De plus, lorsque les crustacés avaient le choix entre deux cibles claires, il a été observé que ses choix étaient distribués de manière aléatoire dans le dispositif expérimental. Dans toutes les expériences de laboratoire, les crustacés ont largement montré une attraction plus forte pour un signal fluorescent. Des résultats similaires ont été présentés lors de l’utilisation d’un crustacé indigène de la mer Rouge. Cependant, contrairement aux crustacés, les poissons qui ne sont pas considérés comme des proies coralliennes n’ont pas présenté ces tendances et ont plutôt évité les cibles fluorescentes en général et les cibles orange en particulier. Dans la deuxième phase de l’étude, l’expérience a été menée dans l’habitat naturel des coraux, à environ 40 mètres de profondeur dans la mer, où les pièges fluorescents (vert et orange) ont attiré deux fois plus de plancton que le piège transparent.
Le Dr Or Ben-Zvi déclare : « Nous avons mené une expérience dans les profondeurs de la mer afin d’examiner l’attraction possible de collections diverses et naturelles de plancton vers la fluorescence, dans les courants naturels et les conditions de lumière qui existent dans les eaux profondes. Puisque la fluorescence est « activée » principalement par la lumière bleue (la lumière des profondeurs de la mer), à ces profondeurs, la fluorescence est naturellement éclairée, et les données qui ont émergé de l’expérience étaient sans équivoque, similaires à l’expérience de laboratoire. »
Dans la dernière partie de l’étude, les chercheurs ont examiné les taux de prédation des coraux mésophotiques collectés à 45 m de profondeur dans le golfe d’Eilat et ont découvert que les coraux affichant une fluorescence verte bénéficiaient de taux de prédation supérieurs de 25% à ceux des coraux jaunes. fluorescence. Le Pr Loya décrit : « De nombreux coraux affichent un motif de couleur fluorescente qui met en valeur leur bouche ou leurs pointes de tentacules, un fait qui soutient l’idée que la fluorescence, comme la bioluminescence (la production de lumière par une réaction chimique), agit comme un mécanisme pour attirer les proies.
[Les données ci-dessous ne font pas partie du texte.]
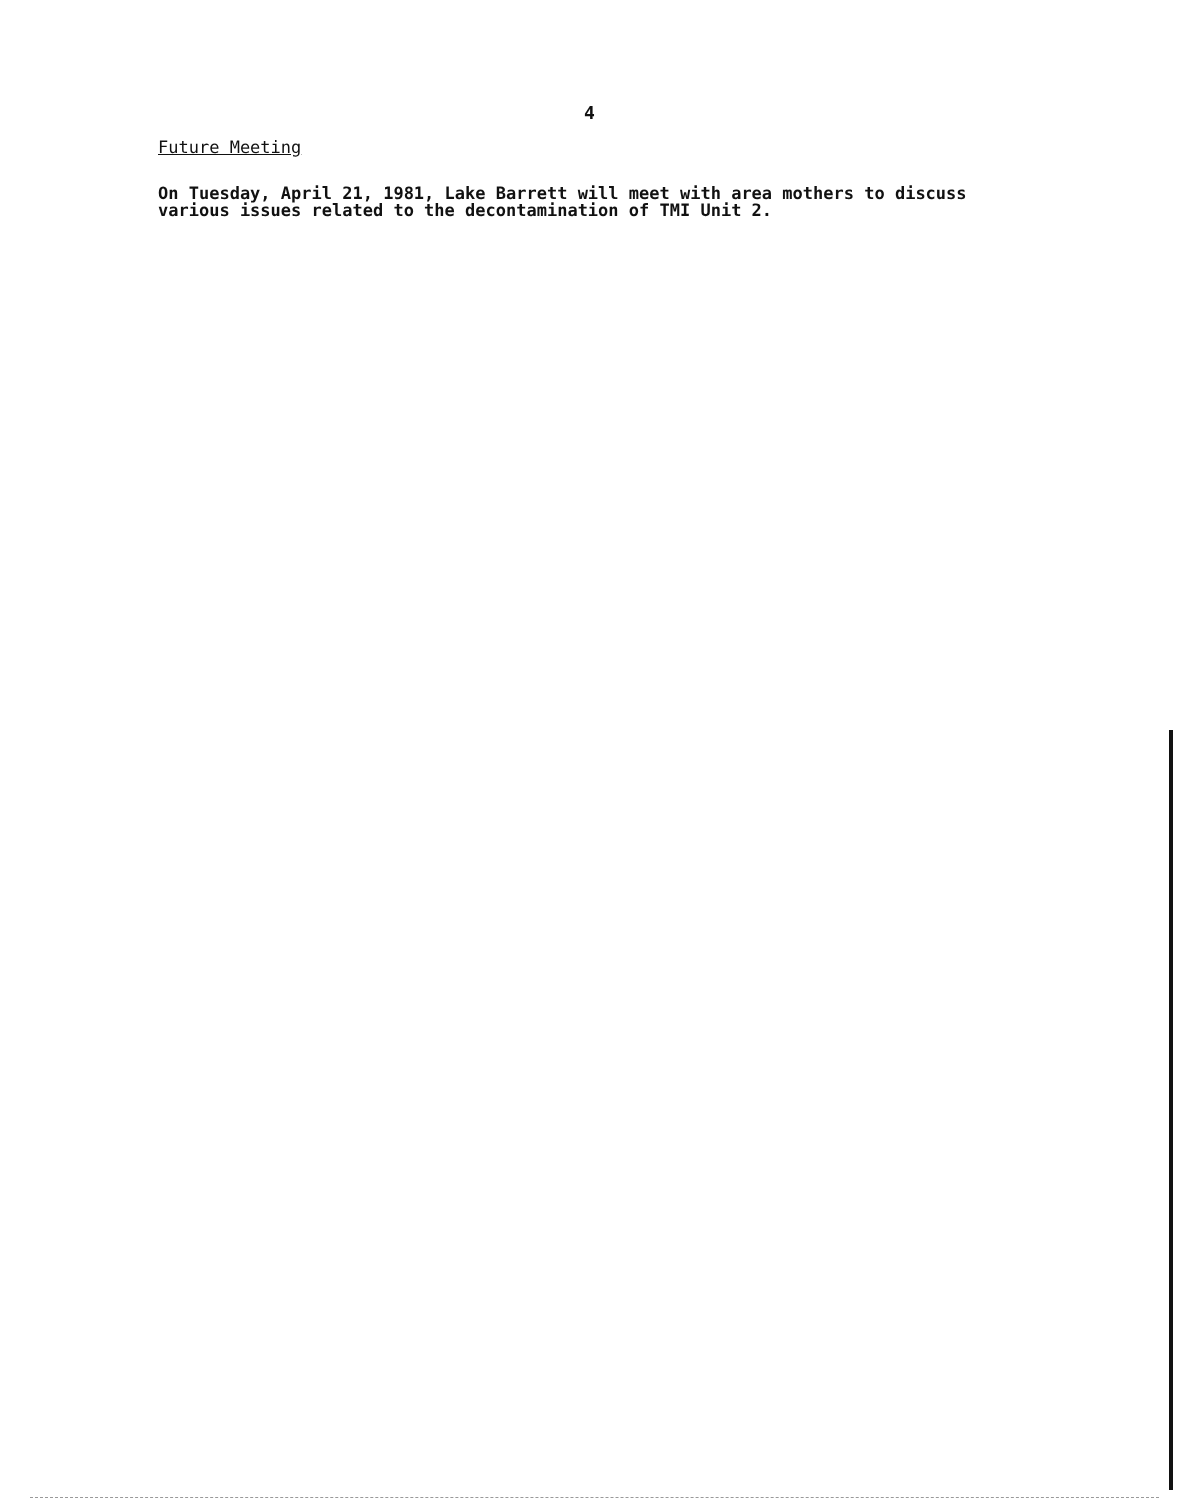4
Future Meeting
On Tuesday, April 21, 1981, Lake Barrett will meet with area mothers to discuss various issues related to the decontamination of TMI Unit 2.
L’étude prouve que l’apparence brillante et colorée des coraux peut agir comme un leurre pour attirer le plancton nageur vers les prédateurs terrestres, tels que les coraux, et en particulier dans les habitats où les coraux ont besoin d’autres sources d’énergie en plus ou en remplacement de la photosynthèse (sucre production par des algues symbiotiques à l’intérieur du tissu corallien en utilisant l’énergie lumineuse). Le Dr Ben-Zvi conclut : « Malgré les lacunes dans les connaissances existantes concernant la perception visuelle des signaux de fluorescence par le plancton, l’étude actuelle présente des preuves expérimentales du rôle de leurre de proies par la fluorescence chez les coraux. Nous suggérons que cette «hypothèse du piège à lumière», peut également s’appliquer à d’autres organismes fluorescents dans la mer, et que ce phénomène peut jouer un rôle plus important dans les écosystèmes marins qu’on ne le pensait auparavant ».